In a new Broad Agency Announcement (BAA), the FDA has announced a roadmap that will be funded from a pot of up to $50 million, and it reveals some of the difficulties facing the agency as it works to get a handle on an industry riddled with unanswered questions as companies start to produce more-and-more complex products.
In the BAA, the FDA lays out five broad areas (Post-market Evaluation of Generic Drugs; Equivalence of Complex Products; Equivalence of Locally Acting Products; Therapeutic Equivalence Evaluation and Standards; Computational and Analytical Tools) in which it wants to improve its generic evaluation capabilities and invites organizations to submit proposals detailing how they can help. Many of the specific goals focus on the equivalence between generics and their innovator forbearers.
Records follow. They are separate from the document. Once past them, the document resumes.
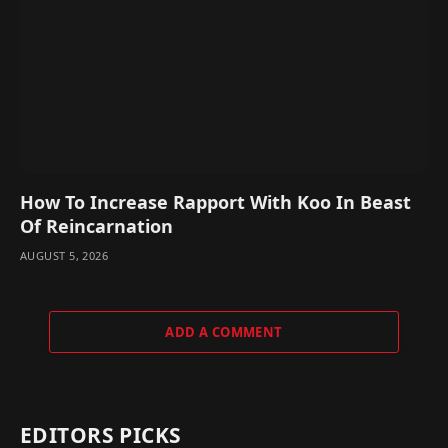
How To Increase Rapport With Koo In Beast
Of Reincarnation
AUGUST 5, 2026
ADD A COMMENT
EDITORS PICKS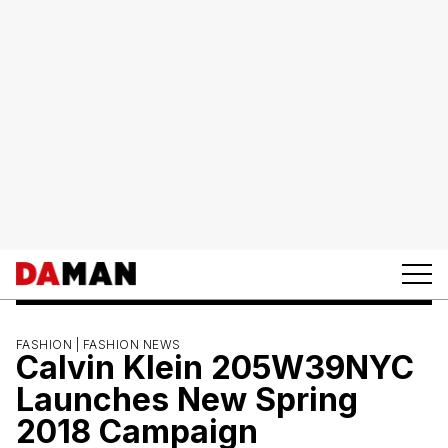
FASHION |
FASHION NEWS
Calvin Klein 205W39NYC
Launches New Spring
2018 Campaign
The FDA is particularly interested in methods to compare the bioavailability of complex and locally-acting products. Questions about the bioavailability of generic drugs and its impact on therapeutic effects are as old as the industry itself, but the industry's expansion into new dosage forms--such as sustained release injections and inhaled products--throws up fresh concerns.
Per a report in Fierce Pharma, the FDA is also looking at more human aspects of switching from innovative to generic drugs, with the agency keen to know what patients think about the quality and effectiveness of copycats and how tablet size affects substitution. High-profile quality failings at Ranbaxy, Sun Pharma and Wockhardt could have tainted the public's perception of generics, a possibility the FDA wants to understand while also working to get better at spotting problems early.
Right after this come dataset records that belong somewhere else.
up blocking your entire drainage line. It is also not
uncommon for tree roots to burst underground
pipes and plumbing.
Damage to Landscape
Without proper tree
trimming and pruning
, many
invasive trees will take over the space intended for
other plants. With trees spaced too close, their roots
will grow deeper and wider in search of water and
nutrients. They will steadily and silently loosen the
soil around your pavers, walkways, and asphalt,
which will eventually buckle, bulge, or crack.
Other, less generic-focused aspects of the roadmap also deal with this goal. The FDA wants to develop sensitive, rapid, high-throughput methods to spot microbes, and assess ways other than sterilization to remove such contaminants. The technology is one of several ways the FDA wants to retool its capabilities and those of the industry, with the document also calling for investigations into continuous manufacturing, process analytical technologies and Quality-by-Design.
21st century pharmacovigilance must also include tighter and more regularly monitored post-approval bioequivalence measures. Recent recalls of products such as Budeprion (Wellbutrin) and Metoprolol (Toprol) offer vivid examples. "We are losing control over what people are swallowing," said Dr. Harry Lever, a cardiologist at the Cleveland Clinic. It’s a new and difficult task and calls for better validated methodologies for both data collection and signal prioritization.
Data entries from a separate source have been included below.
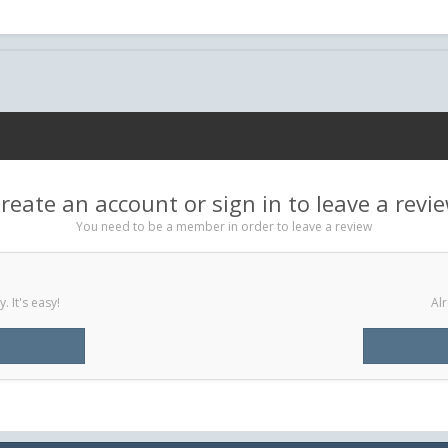
reate an account or sign in to leave a revi
You need to be a member in order to leave a review
 It's easy!
Alr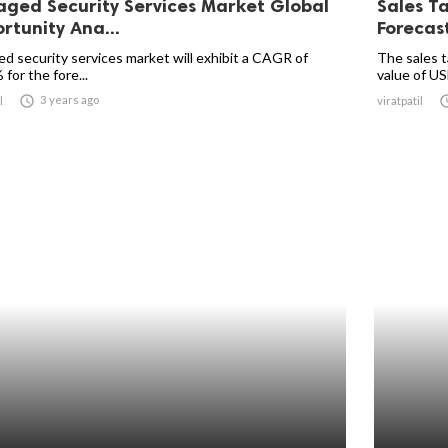
ged Security Services Market Global
Sales T
rtunity Ana...
Forecas
d security services market will exhibit a CAGR of
The sales t
for the fore...
value of US

3 years ago
l
viratpatil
Another key regulatory question is the appropriate role of regulators in coordinating input from crucial partners such as physicians, nurses, pharmacists, disease organizations, patients, and pharmaceutical manufacturers. “Real World” event monitoring must become as specific and informing as in a clinical trial environment. To borrow a term from the nuclear disarmament discussion, 21st century pharmacovigilance must work with its various colleagues to “trust, but verify.”